Artikel 10: Onvoorziene omstandigheden
Indien de omstandigheden waaronder deze overeenkomst is gesloten zodanig wijzigen, dat in redelijkheid niet meer van één of meer partijen kan worden gevergd dat de overeenkomst ongewijzigd in stand blijft, treden partijen met elkaar in overleg om nadere afspraken te maken.
Artikel 11: Duur convenant
Dit convenant treedt in werking vanaf het moment van ondertekening en is geldig tot en met 31 december 2022.
Artikel 12: Verlenging convenant
Zes maanden voor afloop van het convenant komen partijen samen om te bespreken of een vervolg op dit convenant gewenst is. Stilzwijgende verlenging is niet van toepassing.
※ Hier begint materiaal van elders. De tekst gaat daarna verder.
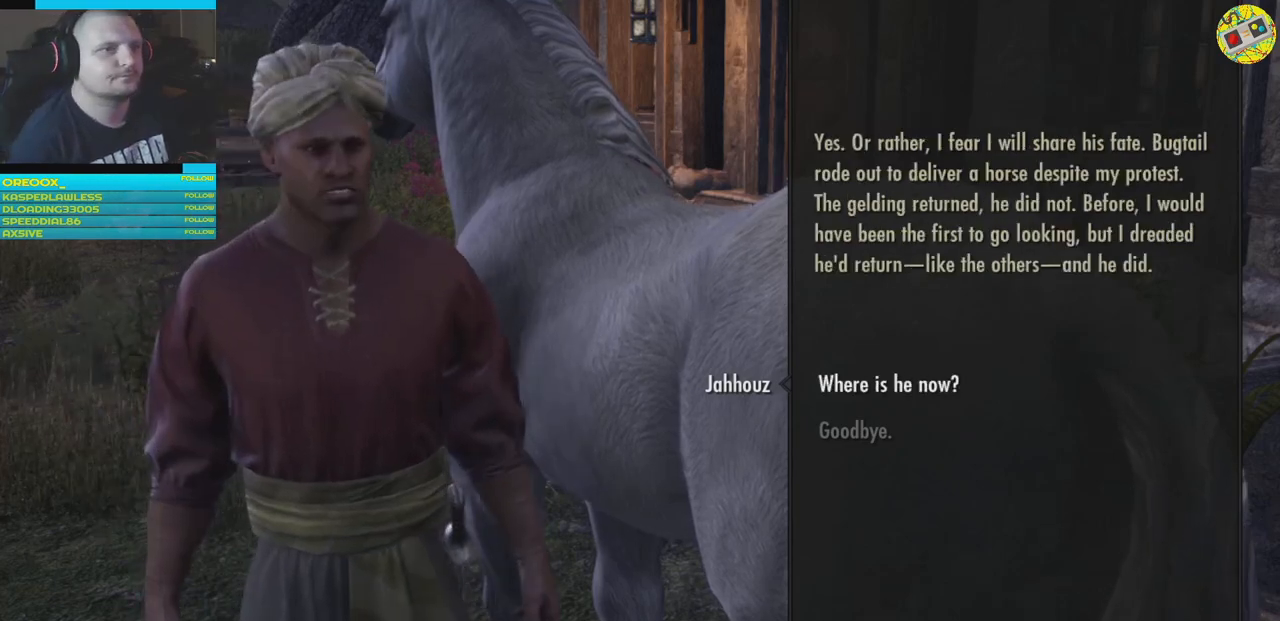
{"buttons": [], "left_stick": "center", "right_stick": "center", "events": []}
Artikel 13: Toepasselijk recht
Het Nederlands recht is van toepassing.
Artikel 14: Afdwingbaarheid bij rechter
Dit convenant is niet bij de rechter afdwingbaar. Indien één van de bepalingen uit dit convenant vanwege regelgeving onverbindend is, treden partijen met elkaar in overleg.
Bijlage 1: Inzet convenant
Overzicht planontwikkelingen (start bouw) | Totaal: 6.000 | |
Nieuwbouw op gemeentelijke grondposities en in transformatiegebieden | 3.500 eenheden | |
Nieuwbouw grond onderwijsinstellingen (incl. locatie van AMC) | 1.000 eenheden | |
Nieuwbouw in de regio | 1.500 eenheden | |
Autonome ontwikkelingen | Totaal: 7.650 | |
Groei aantal onzelfstandige kamers in woningdelen | 850 eenheden | |
Studentenhotels in ontwikkeling | 800 eenheden | |
Extra inzet (verkennen)* | ||
Extra ruimte voor studenten in tijdelijke gemengde huisvestingsprojecten | 400 eenheden | |
Studentenhuisvesting op het water | 150 eenheden | |
Marineterrein | 200 eenheden | |
Kronenburg | 2.500 eenheden | |
Doel: 9.400 studenteneenheden |
* De mogelijkheid tot realisatie van deze eenheden wordt momenteel onderzocht. Deze tabel wordt jaarlijks geactualiseerd.